The president had, after all, referred to his military leaders that way during a post-inauguration lunch: “These are central casting,” he said. “If I’m doing a movie, I’d pick you general, General Mattis.”

During the secretary of state beauty pageant in Trump Tower late last year, the then-president-elect was said to be leaning toward selecting Mitt Romney for that job, in part because he looked out of “central casting.” Mr. Trump has also used the phrase to describe his vice president, Mike Pence.

Yet of all the president’s nominees thus far, it’s possible that Judge Gorsuch most merits the description.

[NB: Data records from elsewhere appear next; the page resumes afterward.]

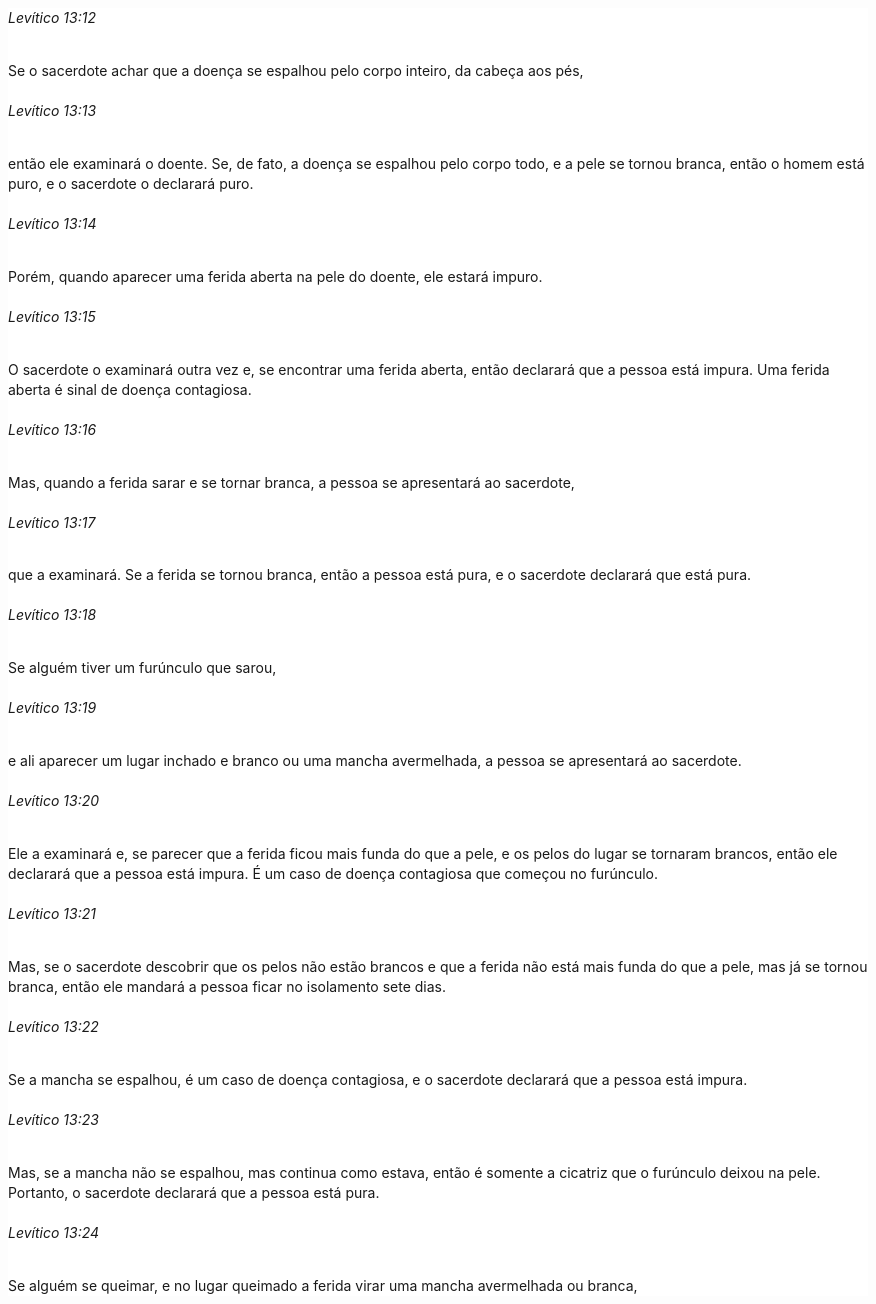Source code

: ###### Levítico 13:12

Se o sacerdote achar que a doença se espalhou pelo corpo inteiro, da cabeça aos pés,

###### Levítico 13:13

então ele examinará o doente. Se, de fato, a doença se espalhou pelo corpo todo, e a pele se tornou branca, então o homem está puro, e o sacerdote o declarará puro.

###### Levítico 13:14

Porém, quando aparecer uma ferida aberta na pele do doente, ele estará impuro.

###### Levítico 13:15

O sacerdote o examinará outra vez e, se encontrar uma ferida aberta, então declarará que a pessoa está impura. Uma ferida aberta é sinal de doença contagiosa.

###### Levítico 13:16

Mas, quando a ferida sarar e se tornar branca, a pessoa se apresentará ao sacerdote,

###### Levítico 13:17

que a examinará. Se a ferida se tornou branca, então a pessoa está pura, e o sacerdote declarará que está pura.

###### Levítico 13:18

Se alguém tiver um furúnculo que sarou,

###### Levítico 13:19

e ali aparecer um lugar inchado e branco ou uma mancha avermelhada, a pessoa se apresentará ao sacerdote.

###### Levítico 13:20

Ele a examinará e, se parecer que a ferida ficou mais funda do que a pele, e os pelos do lugar se tornaram brancos, então ele declarará que a pessoa está impura. É um caso de doença contagiosa que começou no furúnculo.

###### Levítico 13:21

Mas, se o sacerdote descobrir que os pelos não estão brancos e que a ferida não está mais funda do que a pele, mas já se tornou branca, então ele mandará a pessoa ficar no isolamento sete dias.

###### Levítico 13:22

Se a mancha se espalhou, é um caso de doença contagiosa, e o sacerdote declarará que a pessoa está impura.

###### Levítico 13:23

Mas, se a mancha não se espalhou, mas continua como estava, então é somente a cicatriz que o furúnculo deixou na pele. Portanto, o sacerdote declarará que a pessoa está pura.

###### Levítico 13:24

Se alguém se queimar, e no lugar queimado a ferida virar uma mancha avermelhada ou branca,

He looks the part, from his height to his square chin, with a conservatively trimmed but very healthy shock of gray hair that gives him a reassuring gravitas that his youth (he’s 49) might otherwise belie. (His hair also looks a lot like that of Mr. Pence.) The federal appeals court judge, now based in Denver, telegraphs seriousness of purpose and manliness in the classical mode. In the biopic of the Trump administration that will no doubt come one day, he would be played by a Paul Newman type.

As he stood beside the president on Tuesday, wearing a sober, well-tailored suit with a pure white shirt and a neutral black, white and blue plaid tie — no partisan red — Judge Gorsuch played his current role to perfection, casting his eyes upward as if in search of higher thoughts, and then down to acknowledge the humility he would later express in his acceptance speech. Standing next to him in a simple white shirt and brown skirt, eschewing frippery, was his wife, Louise, looking equally grounded.

It was easy to picture him on the highest bench in the land. Aaron Spelling could not have designed it better.

This is not to say in any way that Judge Gorsuch’s image is more important, or matters more, than his substance and record. But in an administration that places a premium on image (think about the arguments over the pictures showing crowd size at the inauguration), it’s hard to think it doesn’t matter at all — especially as we embark on what will most likely be a fraught confirmation fight. Because for Americans who tuned in to the announcement on Tuesday, or who will see the pictures of the nominee (most of which have a strange, soft focus) but probably will not bother to research the jurisprudence, his look may be convincing. In a branded, visual world, his brand is justice.

This is a reality the president understands as viscerally as anyone who has ever held his office. It’s easy to make fun of it. But we dismiss its effectiveness at our own risk.